Exercise instructions: Go through the records below and report each line with "primitives" in it.

Record set:
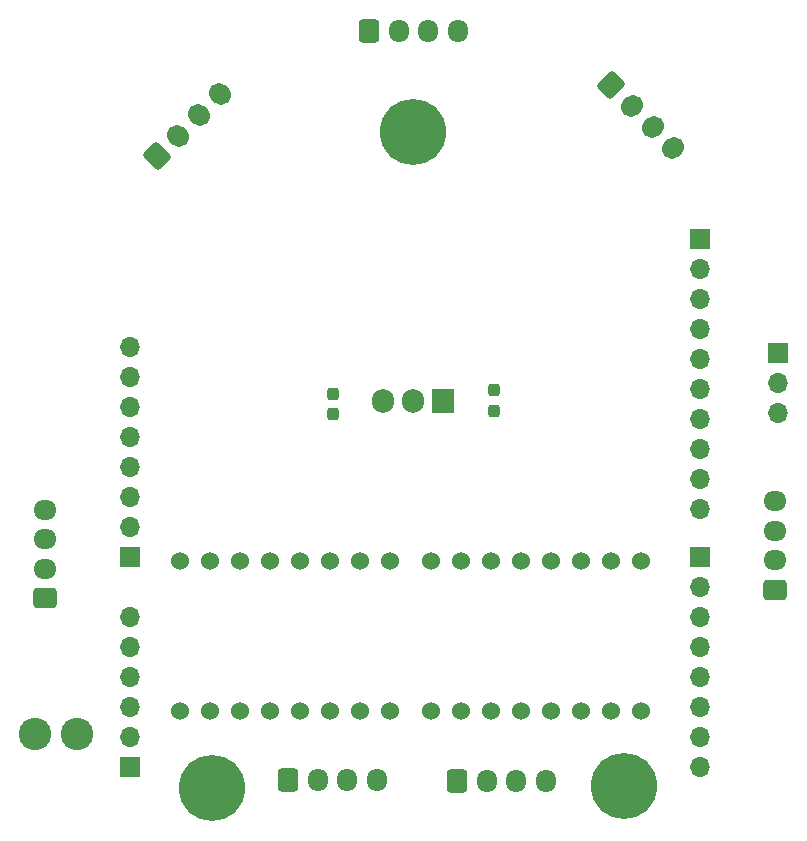
<source format=gbr>
%TF.GenerationSoftware,KiCad,Pcbnew,7.0.2*%
%TF.CreationDate,2023-05-25T17:28:33+02:00*%
%TF.ProjectId,robot2,726f626f-7432-42e6-9b69-6361645f7063,rev?*%
%TF.SameCoordinates,Original*%
%TF.FileFunction,Soldermask,Top*%
%TF.FilePolarity,Negative*%
%FSLAX46Y46*%
G04 Gerber Fmt 4.6, Leading zero omitted, Abs format (unit mm)*
G04 Created by KiCad (PCBNEW 7.0.2) date 2023-05-25 17:28:33*
%MOMM*%
%LPD*%
G01*
G04 APERTURE LIST*
G04 Aperture macros list*
%AMRoundRect*
0 Rectangle with rounded corners*
0 $1 Rounding radius*
0 $2 $3 $4 $5 $6 $7 $8 $9 X,Y pos of 4 corners*
0 Add a 4 corners polygon primitive as box body*
4,1,4,$2,$3,$4,$5,$6,$7,$8,$9,$2,$3,0*
0 Add four circle primitives for the rounded corners*
1,1,$1+$1,$2,$3*
1,1,$1+$1,$4,$5*
1,1,$1+$1,$6,$7*
1,1,$1+$1,$8,$9*
0 Add four rect primitives between the rounded corners*
20,1,$1+$1,$2,$3,$4,$5,0*
20,1,$1+$1,$4,$5,$6,$7,0*
20,1,$1+$1,$6,$7,$8,$9,0*
20,1,$1+$1,$8,$9,$2,$3,0*%
%AMHorizOval*
0 Thick line with rounded ends*
0 $1 width*
0 $2 $3 position (X,Y) of the first rounded end (center of the circle)*
0 $4 $5 position (X,Y) of the second rounded end (center of the circle)*
0 Add line between two ends*
20,1,$1,$2,$3,$4,$5,0*
0 Add two circle primitives to create the rounded ends*
1,1,$1,$2,$3*
1,1,$1,$4,$5*%
G04 Aperture macros list end*
%ADD10C,5.600000*%
%ADD11RoundRect,0.250000X0.725000X-0.600000X0.725000X0.600000X-0.725000X0.600000X-0.725000X-0.600000X0*%
%ADD12O,1.950000X1.700000*%
%ADD13R,1.700000X1.700000*%
%ADD14O,1.700000X1.700000*%
%ADD15RoundRect,0.250000X-0.600000X-0.725000X0.600000X-0.725000X0.600000X0.725000X-0.600000X0.725000X0*%
%ADD16O,1.700000X1.950000*%
%ADD17C,2.743200*%
%ADD18RoundRect,0.250000X-0.936916X-0.088388X-0.088388X-0.936916X0.936916X0.088388X0.088388X0.936916X0*%
%ADD19HorizOval,1.700000X-0.088388X-0.088388X0.088388X0.088388X0*%
%ADD20RoundRect,0.237500X0.237500X-0.300000X0.237500X0.300000X-0.237500X0.300000X-0.237500X-0.300000X0*%
%ADD21R,1.905000X2.000000*%
%ADD22O,1.905000X2.000000*%
%ADD23C,1.524000*%
%ADD24RoundRect,0.250000X0.088388X-0.936916X0.936916X-0.088388X-0.088388X0.936916X-0.936916X0.088388X0*%
%ADD25HorizOval,1.700000X-0.088388X0.088388X0.088388X-0.088388X0*%
G04 APERTURE END LIST*
D10*
%TO.C,H3*%
X148000000Y-76250000D03*
%TD*%
D11*
%TO.C,J5*%
X116805000Y-115700000D03*
D12*
X116805000Y-113200000D03*
X116805000Y-110700000D03*
X116805000Y-108200000D03*
%TD*%
D13*
%TO.C,M1*%
X178920000Y-94970000D03*
D14*
X178920000Y-97510000D03*
X178920000Y-100050000D03*
%TD*%
D15*
%TO.C,J6*%
X144280000Y-67715000D03*
D16*
X146780000Y-67715000D03*
X149280000Y-67715000D03*
X151780000Y-67715000D03*
%TD*%
D17*
%TO.C,J8*%
X116020000Y-127180000D03*
X119520000Y-127180000D03*
%TD*%
D13*
%TO.C,J12*%
X123990000Y-129990000D03*
D14*
X123990000Y-127450000D03*
X123990000Y-124910000D03*
X123990000Y-122370000D03*
X123990000Y-119830000D03*
X123990000Y-117290000D03*
%TD*%
D11*
%TO.C,J7*%
X178660000Y-114990000D03*
D12*
X178660000Y-112490000D03*
X178660000Y-109990000D03*
X178660000Y-107490000D03*
%TD*%
D18*
%TO.C,J1*%
X164729581Y-72247119D03*
D19*
X166497348Y-74014886D03*
X168265115Y-75782653D03*
X170032882Y-77550420D03*
%TD*%
D10*
%TO.C,H1*%
X130980000Y-131770000D03*
%TD*%
D13*
%TO.C,J9*%
X172250000Y-85330000D03*
D14*
X172250000Y-87870000D03*
X172250000Y-90410000D03*
X172250000Y-92950000D03*
X172250000Y-95490000D03*
X172250000Y-98030000D03*
X172250000Y-100570000D03*
X172250000Y-103110000D03*
X172250000Y-105650000D03*
X172250000Y-108190000D03*
%TD*%
D15*
%TO.C,J4*%
X137420000Y-131100000D03*
D16*
X139920000Y-131100000D03*
X142420000Y-131100000D03*
X144920000Y-131100000D03*
%TD*%
D13*
%TO.C,J10*%
X172260000Y-112250000D03*
D14*
X172260000Y-114790000D03*
X172260000Y-117330000D03*
X172260000Y-119870000D03*
X172260000Y-122410000D03*
X172260000Y-124950000D03*
X172260000Y-127490000D03*
X172260000Y-130030000D03*
%TD*%
D10*
%TO.C,H2*%
X165850000Y-131650000D03*
%TD*%
D20*
%TO.C,C8*%
X154860000Y-99832500D03*
X154860000Y-98107500D03*
%TD*%
%TO.C,C11*%
X141220000Y-100132500D03*
X141220000Y-98407500D03*
%TD*%
D21*
%TO.C,U3*%
X150500000Y-99015000D03*
D22*
X147960000Y-99015000D03*
X145420000Y-99015000D03*
%TD*%
D15*
%TO.C,J3*%
X151740000Y-131150000D03*
D16*
X154240000Y-131150000D03*
X156740000Y-131150000D03*
X159240000Y-131150000D03*
%TD*%
D23*
%TO.C,A2*%
X149540000Y-125270000D03*
X152080000Y-125270000D03*
X154620000Y-125270000D03*
X157160000Y-125270000D03*
X159700000Y-125270000D03*
X162240000Y-125270000D03*
X164780000Y-125270000D03*
X167320000Y-125270000D03*
X149540000Y-112570000D03*
X152080000Y-112570000D03*
X154620000Y-112570000D03*
X157160000Y-112570000D03*
X159700000Y-112570000D03*
X162240000Y-112570000D03*
X164780000Y-112570000D03*
X167320000Y-112570000D03*
%TD*%
D24*
%TO.C,J2*%
X126346699Y-78303301D03*
D25*
X128114466Y-76535534D03*
X129882233Y-74767767D03*
X131650000Y-73000000D03*
%TD*%
D23*
%TO.C,A1*%
X128240000Y-125230000D03*
X130780000Y-125230000D03*
X133320000Y-125230000D03*
X135860000Y-125230000D03*
X138400000Y-125230000D03*
X140940000Y-125230000D03*
X143480000Y-125230000D03*
X146020000Y-125230000D03*
X128240000Y-112530000D03*
X130780000Y-112530000D03*
X133320000Y-112530000D03*
X135860000Y-112530000D03*
X138400000Y-112530000D03*
X140940000Y-112530000D03*
X143480000Y-112530000D03*
X146020000Y-112530000D03*
%TD*%
D13*
%TO.C,J11*%
X124000000Y-112210000D03*
D14*
X124000000Y-109670000D03*
X124000000Y-107130000D03*
X124000000Y-104590000D03*
X124000000Y-102050000D03*
X124000000Y-99510000D03*
X124000000Y-96970000D03*
X124000000Y-94430000D03*
%TD*%
M02*

</source>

Solution to the problem:
0 Add four circle primitives for the rounded corners*
0 Add four rect primitives between the rounded corners*
0 Add two circle primitives to create the rounded ends*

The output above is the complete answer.